Single-cell analysis of telomere maintenance mechanisms in cancer (131934)

Ran Xu 1 , Jane Noble 1 , Yangxiu Wu 1 , Dale Cross 1 , Kelsy Prest 1 , Jamie Littleboy 1 , Baylee Edlundh 1 , Karen MacKenzie 1 , Roger Reddel 1
  1. Cancer Research Unit, Children’s Medical Research Institute, Faculty of Medicine and Health, The University of Sydney, Sydney, NSW, Australia

Activation of telomere maintenance mechanisms (TMMs) is one of the major hallmarks of cancer. Cancer cells exploit two principal TMMs, telomerase (TEL) and Alternative Lengthening of Telomeres (ALT), to escape from normal proliferative constraints and achieve cellular immortality. Given that immortalisation is a characteristic of the great majority of human cancers, targeting TMMs has long been recognised as a promising therapeutic strategy for a broad range of cancer types.
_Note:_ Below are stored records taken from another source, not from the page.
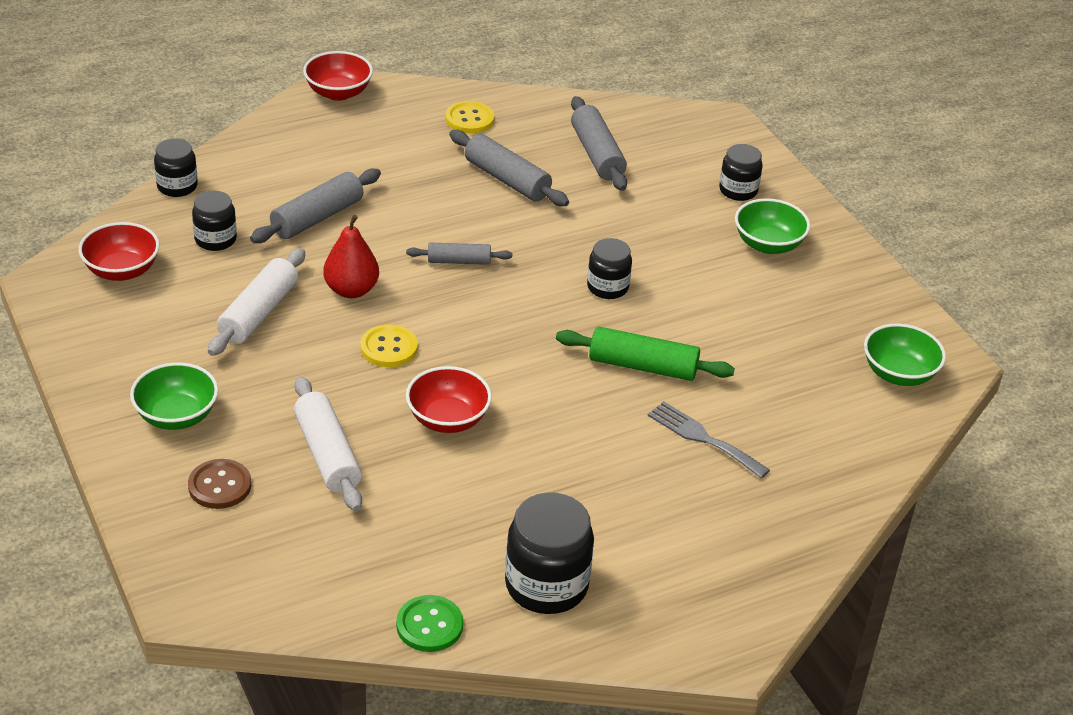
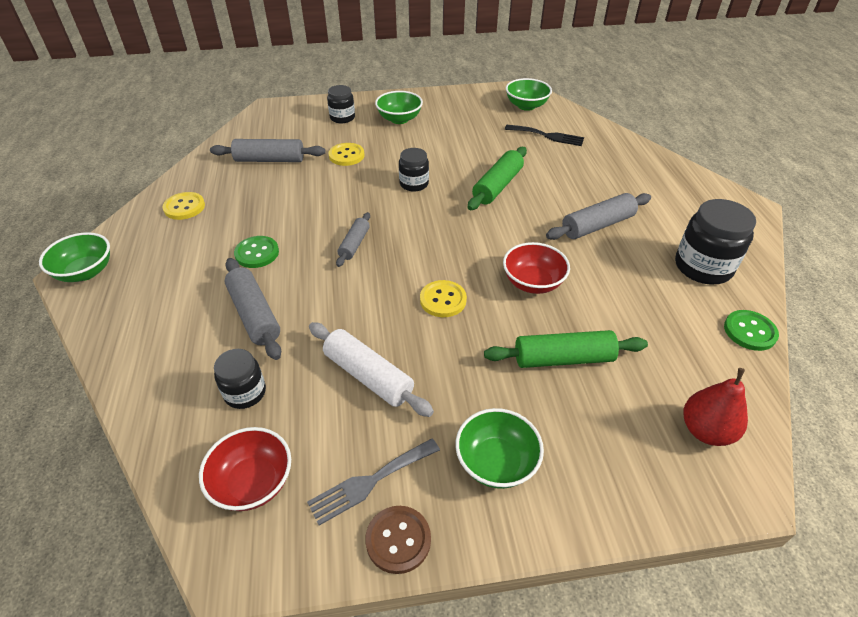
camera: 70 degrees left, 5 degrees up
(177, 186) = (140, 412): black jar -> none
(220, 486) = (596, 441): brown button -> brown button (398, 540)
(327, 454) = (563, 358): white rolling pin -> green rolling pin
(338, 93) = (85, 272): red bowl -> green bowl
(351, 290) = (362, 309): red pear -> red pear (705, 430)
(412, 193) = (257, 253): none -> green button
(507, 179) = (271, 203): grey rolling pin -> grey rolling pin (597, 225)
(642, 215) = (346, 155): none -> yellow button
(703, 438) = (569, 178): grey fork -> grey fork (370, 482)
(814, 406) = (547, 136): none -> black fork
Yet direct inhibition of TMMs typically acts on a protracted timescale, because cancer cells must undergo multiple divisions before telomeres shorten sufficiently, allowing continued proliferation during treatment. Therefore, next-generation TMM-targeted therapeutics emphasise synthetic lethality (SL), targeting dependencies that arise upon activation of ALT or TEL. Therapeutics under development target either ALT or TEL, but there is evidence that some cancers utilise both TMMs. This raises the question whether these TMM-double positive (TMM-DP) tumours are heterogeneous (i.e., TMM-mixed) or contain cells with both TMMs active (TMM-dual) - scenarios with distinct implications for TMM-targeted therapy. To address this, we first surveyed 976 cancer cell lines and identified 17 that were classified as TMM-DP. We also developed methods for detecting telomerase activity by q-TRAP assay and the ALT marker, C-circles, in flow-sorted individual cells. We applied this methodology across human cancer cell lines, revealing the heterogeneity of telomerase activity and C-circle levels within single cells. Importantly, we demonstrated that TEL and ALT can co-exist within individual cells (TMM-dual) in vitro, and this dual-TMM state is maintained in vivo in xenografted tumours, confirming previous empirical evidence that these two TMMs can co-exist in cells. These results will have implications for the development of TMM-targeted cancer therapeutic strategies.